J1: Exploring Simple Test-Time Scaling for LLM-as-a-Judge
Abstract
J1-7B, a large language model fine-tuned and trained with reinforcement learning, outperforms existing LLM-as-a-Judge systems and shows improved scaling through test-time strategies.
The current focus of AI research is shifting from emphasizing model training towards enhancing evaluation quality, a transition that is crucial for driving further advancements in AI systems. Traditional evaluation methods typically rely on reward models assigning scalar preference scores to outputs. Although effective, such approaches lack interpretability, leaving users often uncertain about why a reward model rates a particular response as high or low. The advent of LLM-as-a-Judge provides a more scalable and interpretable method of supervision, offering insights into the decision-making process. Moreover, with the emergence of large reasoning models, which consume more tokens for deeper thinking and answer refinement, scaling test-time computation in the LLM-as-a-Judge paradigm presents an avenue for further boosting performance and providing more interpretability through reasoning traces.

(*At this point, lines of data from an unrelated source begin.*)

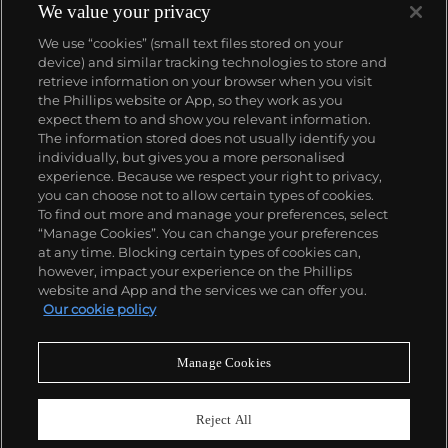
We value your privacy
We use “cookies” (small text files stored on your
device) and similar tracking technologies to store and
retrieve information on your browser when you visit
the Phillips website or App, so they work as you
About us
expect them to and show you relevant information.
The information stored does not usually identify you
individually, but gives you a more personalised
Our services
experience. Because we respect your right to privacy,
you can choose not to allow certain types of cookies.
To find out more and manage your preferences, select
Policies
“Manage Cookies”. You can change your preferences
at any time. Blocking certain types of cookies can,
however, impact your experience on the Phillips
website and App and the services we can offer you.
Never miss a moment
Our cookie policy
Subscribe to our newsletter
Manage Cookies
Reject All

In this paper, we introduce J1-7B, which is first supervised fine-tuned on reflection-enhanced datasets collected via rejection-sampling and subsequently trained using Reinforcement Learning (RL) with verifiable rewards. At inference time, we apply Simple Test-Time Scaling (STTS) strategies for additional performance improvement. Experimental results demonstrate that J1-7B surpasses the previous state-of-the-art LLM-as-a-Judge by 4.8\% and exhibits a 5.1\% stronger scaling trend under STTS. Additionally, we present three key findings: (1) Existing LLM-as-a-Judge does not inherently exhibit such scaling trend. (2) Model simply fine-tuned on reflection-enhanced datasets continues to demonstrate similarly weak scaling behavior. (3) Significant scaling trend emerges primarily during the RL phase, suggesting that effective STTS capability is acquired predominantly through RL training.